By Pravit Rojanaphruk and Sunantha Buabmee
BANGKOK — After 42 years, an iconic symbol of the brutalities which led to the 1976 massacre is finally under preservation.
Last month, a group of academics and activists secured “the Red Gate”, a rusty metal sliding gate of a semi-rural residence in Nakhon Pathom province, where two activists were lynched in 1976 – an event that later spiralled into what many historians consider the darkest chapter of Thai political history.
“No one thought the gate was still standing,” political scientist Puangthong Pawakakapan, who coordinates an effort to preserve evidence related to the massacre, said in an interview. “Everyone thought the owner must have dismantled the gate.”
It was on this gate that two employees of the state electrical authority, Vichai Kaetsripongsa and Chumporn Thumthai, were found hanged on Sept. 24, 1976. Just before their deaths, they had put up posters denouncing a former military dictator’s return to Thailand from his overseas exile.
Two weeks later, student activists at Thammasat University staged a mock hanging to condemn the murders. But the play ended up enraging rightwing militias after one of the students seemed to bear an uncanny resemblance to then-Crown Prince Vajiralongkorn.
More murders and more lynchings broke out on Oct. 6, when police commandos and paramilitaries stormed the university, partly to avenge the perceived royal insult in the mock hanging. Official records say 46 people died, though some experts believe the actual toll was much higher.
The backdrop to that bloody chains of events then slipped away from history, until Puangthong and her team managed to track it down earlier this year. In June, researchers finally removed the gate for future museum display. The owner, Nitinai Kanuenghet, 67, agreed to swap the gate in exchange for a new one.
“It’s a historical relic … Thai society often does not preserve such objects, however. It tells a story of violence,” Puangthong said. “Seeing the gate elicits more of a reaction than merely reading a document. It can be installed to display and retell the story of Oct. 6.”
Puangthong, who teaches at Chulalongkorn University and helps run an online archive about the massacre, added that her organization still lacks the funds to establish a museum of human rights to put the gate on permanent display.

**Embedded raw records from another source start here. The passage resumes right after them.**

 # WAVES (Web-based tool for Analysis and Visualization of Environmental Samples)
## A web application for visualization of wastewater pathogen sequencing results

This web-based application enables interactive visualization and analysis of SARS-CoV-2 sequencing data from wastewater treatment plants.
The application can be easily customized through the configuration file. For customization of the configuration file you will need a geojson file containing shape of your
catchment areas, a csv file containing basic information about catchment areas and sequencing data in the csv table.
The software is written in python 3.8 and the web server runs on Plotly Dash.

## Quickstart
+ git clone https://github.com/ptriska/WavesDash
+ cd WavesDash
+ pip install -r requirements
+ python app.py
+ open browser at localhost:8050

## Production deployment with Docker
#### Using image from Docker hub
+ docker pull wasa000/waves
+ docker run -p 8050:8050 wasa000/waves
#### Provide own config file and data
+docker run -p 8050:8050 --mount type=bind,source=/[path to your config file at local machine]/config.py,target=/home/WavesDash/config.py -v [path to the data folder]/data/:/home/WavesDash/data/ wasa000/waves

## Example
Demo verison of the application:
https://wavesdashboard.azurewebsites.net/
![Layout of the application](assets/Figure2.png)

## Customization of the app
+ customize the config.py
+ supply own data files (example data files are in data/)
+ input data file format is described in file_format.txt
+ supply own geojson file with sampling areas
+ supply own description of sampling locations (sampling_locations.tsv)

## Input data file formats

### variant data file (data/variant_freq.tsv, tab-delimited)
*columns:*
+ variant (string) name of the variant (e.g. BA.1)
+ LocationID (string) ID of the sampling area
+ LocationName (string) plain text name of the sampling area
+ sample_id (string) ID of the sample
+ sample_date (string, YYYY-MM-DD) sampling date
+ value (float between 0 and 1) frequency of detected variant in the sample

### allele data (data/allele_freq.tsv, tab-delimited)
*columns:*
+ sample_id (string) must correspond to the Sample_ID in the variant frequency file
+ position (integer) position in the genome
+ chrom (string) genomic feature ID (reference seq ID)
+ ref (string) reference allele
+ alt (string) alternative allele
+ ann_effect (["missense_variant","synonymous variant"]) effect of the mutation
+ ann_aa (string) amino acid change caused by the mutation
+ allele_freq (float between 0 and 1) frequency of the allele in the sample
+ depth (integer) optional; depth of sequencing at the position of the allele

Nevertheless, they are looking to hold an exhibition with the Red Gate as a headline item this October to mark the massacre’s 43rd anniversary.
‘I Don’t Want to See It’
Nitinai, the owner of the gate and the three-rai compound it stood on, is not so sentimental about the red gate.
The property belonged to his late father and Nitinai wasn’t around when the bodies were discovered hung from the gate in 1976. Nitinai said he had no problem “befriending the spirits” of the two and never saw a need to replace the originally greyish-blue gate, which turned reddish from rust over the years.

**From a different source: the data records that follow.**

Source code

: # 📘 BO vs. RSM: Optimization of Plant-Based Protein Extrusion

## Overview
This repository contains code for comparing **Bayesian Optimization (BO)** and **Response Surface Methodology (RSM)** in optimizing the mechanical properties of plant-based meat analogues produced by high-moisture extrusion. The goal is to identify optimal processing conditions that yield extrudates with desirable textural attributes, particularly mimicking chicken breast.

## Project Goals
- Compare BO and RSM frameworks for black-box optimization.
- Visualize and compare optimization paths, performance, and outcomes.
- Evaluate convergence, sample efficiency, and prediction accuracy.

Nitinai is satisfied that the red gate has found a new home where it can serve as a reminder of what occurred four decades ago.

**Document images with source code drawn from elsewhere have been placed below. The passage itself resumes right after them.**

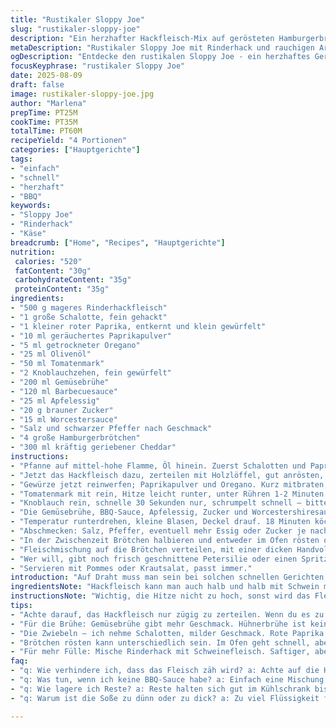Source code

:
 ```yaml
---
title: "Rustikaler Sloppy Joe"
slug: "rustikaler-sloppy-joe"
description: "Ein herzhafter Hackfleisch-Mix auf gerösteten Hamburgerbrötchen. Mit Paprika und Zwiebeln angebraten, leicht gewürzt mit einer Kombination aus Chili und geräuchertem Paprikapulver, nicht nur Chili-Pulver. Ein paar Zutaten geändert, um etwas Tiefe reinzubringen – Barbecuesauce statt der klassischen Chili und statt Hühnerbrühe Gemüsebrühe verwendet. Schmelzender Cheddar obendrauf, der beim Servieren schön Fäden zieht. Meistens 20 Minuten reine Bratzeit, dann noch Zeit fürs Schmurgeln. Nicht nur Fleisch schnöde braten, sondern die Aromen in der Pfanne aufbauen. Ich tausche Weißweinessig gegen Apfelessig. Statt Zwiebeln nehme ich oft Schalotten, milder, feinere Süße. Zwischen Röstaromen und Säure den richtigen Bingo erwischen. Manchmal Brötchen treiben lassen auf dem Grill für die rauchige Note. Klein aber oho in Geschmack, so pragmatisch und robust, oft für schnelle Abende, wenn keine Lust auf großen Aufwand ist. Perfekt zum Stopfen und Schütteln auf dem Teller, ohne dass alles davonläuft."
metaDescription: "Rustikaler Sloppy Joe mit Rinderhack und rauchigen Aromen; herzhaft und schnell zubereitet, perfekt für ein schnelles Abendessen"
ogDescription: "Entdecke den rustikalen Sloppy Joe - ein herzhaftes Gericht voller Aromen, ideal für effiziente Abende in der Küche"
focusKeyphrase: "rustikaler Sloppy Joe"
date: 2025-08-09
draft: false
image: rustikaler-sloppy-joe.jpg
author: "Marlena"
prepTime: PT25M
cookTime: PT35M
totalTime: PT60M
recipeYield: "4 Portionen"
categories: ["Hauptgerichte"]
tags:
- "einfach"
- "schnell"
- "herzhaft"
- "BBQ"
keywords:
- "Sloppy Joe"
- "Rinderhack"
- "Käse"
breadcrumb: ["Home", "Recipes", "Hauptgerichte"]
nutrition: 
 calories: "520"
 fatContent: "30g"
 carbohydrateContent: "35g"
 proteinContent: "35g"
ingredients:
- "500 g mageres Rinderhackfleisch"
- "1 große Schalotte, fein gehackt"
- "1 kleiner roter Paprika, entkernt und klein gewürfelt"
- "10 ml geräuchertes Paprikapulver"
- "5 ml getrockneter Oregano"
- "25 ml Olivenöl"
- "50 ml Tomatenmark"
- "2 Knoblauchzehen, fein gewürfelt"
- "200 ml Gemüsebrühe"
- "120 ml Barbecuesauce"
- "25 ml Apfelessig"
- "20 g brauner Zucker"
- "15 ml Worcestersauce"
- "Salz und schwarzer Pfeffer nach Geschmack"
- "4 große Hamburgerbrötchen"
- "300 ml kräftig geriebener Cheddar"
instructions:
- "Pfanne auf mittel-hohe Flamme, Öl hinein. Zuerst Schalotten und Paprika anschwitzen, bis die Schalotten glasig und süßlich riechen, ca. 3-4 Minuten."
- "Jetzt das Hackfleisch dazu, zerteilen mit Holzlöffel, gut anrösten, bis es Farbe bekommt. Nicht umrühren wie wild, lieber Ruhepausen, dann fällt das Fleisch schön auseinander."
- "Gewürze jetzt reinwerfen; Paprikapulver und Oregano. Kurz mitbraten, bis sich das Aroma entfaltet- riechbar an der leicht rauchigen Nuance."
- "Tomatenmark mit rein, Hitze leicht runter, unter Rühren 1-2 Minuten mit anrösten bis es dunkler wird, das gibt tiefere Umami-Note."
- "Knoblauch rein, schnelle 30 Sekunden nur, schrumpelt schnell – bitter wird er sonst."
- "Die Gemüsebrühe, BBQ-Sauce, Apfelessig, Zucker und Worcestershiresauce dazugeben; gut umrühren, aufkochen."
- "Temperatur runterdrehen, kleine Blasen, Deckel drauf. 18 Minuten köcheln lassen. Zwischendurch Kontrolle: nicht zu trocken, etwas Flüssigkeit muss bleiben, sonst wird’s zäh."
- "Abschmecken: Salz, Pfeffer, eventuell mehr Essig oder Zucker je nach Säure oder Süße. Wer es rustikaler mag, noch Chili-Flocken drüber, geht immer."
- "In der Zwischenzeit Brötchen halbieren und entweder im Ofen rösten oder in der Grillpfanne knusprig machen, aufpassen nicht verbrennen."
- "Fleischmischung auf die Brötchen verteilen, mit einer dicken Handvoll Cheddar bedecken. Deckel drauf drücken, Käse schmilzt durch Restwärme – für den zähen, cremigen Biss."
- "Wer will, gibt noch frisch geschnittene Petersilie oder einen Spritzer Hot Sauce. Geht auch mit etwas eingelegter Gurke oder roten Zwiebeln für Frische."
- "Servieren mit Pommes oder Krautsalat, passt immer."
introduction: "Auf Draht muss man sein bei solchen schnellen Gerichten, sonst landet man bei Matschepampe. Rinderhack, wenn man’s zu sehr dämpft oder zu schnell wendet, bleibt zäh oder zu feucht. Die Entscheidung für geräuchertes Paprikapulver statt normalem Chili macht die Würze viel komplexer, ohne dass man scharf machen muss. Tipp: Bei fehlender Barbecuesauce nehme ich eine Mischung aus Tomatenmark, Honig und ein bisschen rauchiger Paprika. Gemüsebrühe statt Hühnerbrühe – funktioniert genauso gut für diesen Anwendungszweck, jede Brühe gibt Charakter, also nicht knausern. Apfelessig ist milder und gibt eine gut balancierte Säure. Beim Anbraten auf die kleinen braunen Stellen in der Pfanne achten – dort steckt der Geschmack."
ingredientsNote: "Hackfleisch kann man auch halb und halb mit Schwein machen – wird saftiger, aber fetter. Statt rotem Paprika passt auch gelber oder oranger, je nach dem, was der Kühlschrank hergibt. Das Olivenöl kann durch neutrales Sonnenblumenöl ersetzt werden, aber für die Röstaromen nehme ich meistens das Olivenöl. Beim Käse sollte der Cheddar kräftig sein, mild verläuft zu schnell und schmeckt zu unspektakulär. Alternativ passt auch ein Mix aus Gouda und etwas Parmesan, für mehr Würze. Wer es vegan mag, ersetzt das Hack mit gewürfeltem Tofu oder Linsen plus Räuchertofu, die BBQ-Sauce vegan, Käse durch veganen Schmelzkäse."
instructionsNote: "Wichtig, die Hitze nicht zu hoch, sonst wird das Fleisch trocken und zäh. Geduld, wenn das Tomatenmark genug angeschwitzt ist, entfaltet es Geschmack, dann sind die nächsten Schritte viel aromatischer. Flüssigkeitszugabe und Schmorzeit gut beobachten – zu viel und es wird breiig, zu wenig und es klebt an. Den Deckel beim Köcheln locker auflegen, damit Kondenswasser entweichen kann – das beeinflusst die Konsistenz erheblich. Brötchen rösten nicht unterschätzen – die Kruste gibt den nötigen Kontrast zum saftigen Fleisch. Käse immer zum Schluss, am besten kurz unter die Abdeckung, damit er schön über das Fleisch schmilzt. Tipp: Wenn kein Deckel zur Hand, Alufolie locker drapieren, sonst kaltes Nachschwitzen verhindern. Mehrere kleine Portionen anbraten statt alles zusammen, bei großen Mengen sonst zu viel Saft. Nicht zu viel rühren, sonst verwässert die Soße."
tips:
- "Achte darauf, das Hackfleisch nur zügig zu zerteilen. Wenn du es zu oft rührst, wird es trocken. Braune Stellen sind wichtig. Sie bringen Aromen hervor. Warte geduldig, damit sich alles gut vereinen"
- "Für die Brühe: Gemüsebrühe gibt mehr Geschmack. Hühnerbrühe ist keine Pflicht. Bei fehlender BBQ-Sauce hilft ein Mix aus Tomatenmark und Honig. Garniere mit frischen Kräutern für mehr Frische. Funktioniert auch ohne Sauerei"
- "Die Zwiebeln – ich nehme Schalotten, milder Geschmack. Rote Paprika kann auch gelb oder orange sein. Das bringt Farbe. Achte beim Rösten darauf, nicht zu verbrennen. Ettliche Möglichkeiten im Kühlschrank"
- "Brötchen rösten kann unterschiedlich sein. Im Ofen geht schnell, aber auf der Grillpfanne wird's knuspriger. Achte auf die Röstaromen. Sie sind der Schlüssel zur Textur. Wenn es knusprig ist, wird alles lebendiger"
- "Für mehr Fülle: Mische Rinderhack mit Schweinefleisch. Saftiger, aber auch fetter. Cheddar muss kräftig sein. Mild geschmolzen hat keine Präsenz. Wenn vegan, nutze Tofu und vegane BBQ-Sauce. Schmelzkäse findet seinen Platz"
faq:
- "q: Wie verhindere ich, dass das Fleisch zäh wird? a: Achte auf die Hitze und rühre nicht zu oft. Es braucht Geduld. Zu hohe Hitze macht alles trocken. Mit weniger Hitze bleibt es saftig, also kontrolliere"
- "q: Was tun, wenn ich keine BBQ-Sauce habe? a: Einfach eine Mischung aus Tomatenmark, Honig und geräuchertem Paprikapulver verwenden. Bringt ein gutes Aroma. Alternative ist auch, etwas Zucker hinzuzufügen für die Süße"
- "q: Wie lagere ich Reste? a: Reste halten sich gut im Kühlschrank bis zu 3 Tage. Oder einfrieren für 1-2 Monate. Überlege, ob du die Brötchen getrennt lagerst. So bleibt alles frisch und nicht matschig"
- "q: Warum ist die Soße zu dünn oder zu dick? a: Zu viel Flüssigkeit führt zu Brei. Zu wenig macht's klebrig. Achte beim Schmorprozess auf die Konsistenz. Wenn zu dünn, lasse es länger köcheln, dick macht langsames Kochen erforderlich"

---
```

“Thais are forgetful. Even my forty-year-old gate was forgotten,” he said.
Most of his neighbors have no clue about the gate’s importance.
“Once an era is over, people forget … Then it’s over,” Nitinai said. “It’s like a cycle, like being in a loop.”
But a relative of one of the two lynched activists said he has never forgotten the memories.
“It’s good that they took it. But I don’t really want to see it because it reminds me of the [newspaper] photos,” said Prayoon Kaetsripongsa, a 77-year-old retired school teacher from Buriram province, referring to postmortem photos of his late younger brother, Vichai.
“The pictures showed protruding tongues … It must have been really excruciating,” he recalled in a recent interview.
The brother of the other murdered campaigner, Chomporn, said he is delighted that a piece of that painful history has been saved as a reminder of state atrocities. Five policemen were arrested in the aftermath of the hangings but none were sentenced to prison. Today, archivists have failed to locate any of them.
“Privately, I feel sadness and sorrow, but let it be put on display,” Chumpol Thumthai said by phone. Chumpol himself is a retired police officer now living in his home province of Ubon Ratchathani.
Although it’s been over forty years since the massacre, Chumpol said he can’t help noting that a similar cycle of political violence is making a return to Thailand today, citing last week’s brutal assault on pro-democracy activist Sirawith “Ja New” Seritiwat.
Critics of the junta believe the attack was part of a campaign by the regime to terrorize its enemies – some compared it to the street thuggery that targeted activists in 1976 – but the military government vehemently denies any involvement.
“They tried to kill him. I am worried about the military,” Chumpol said.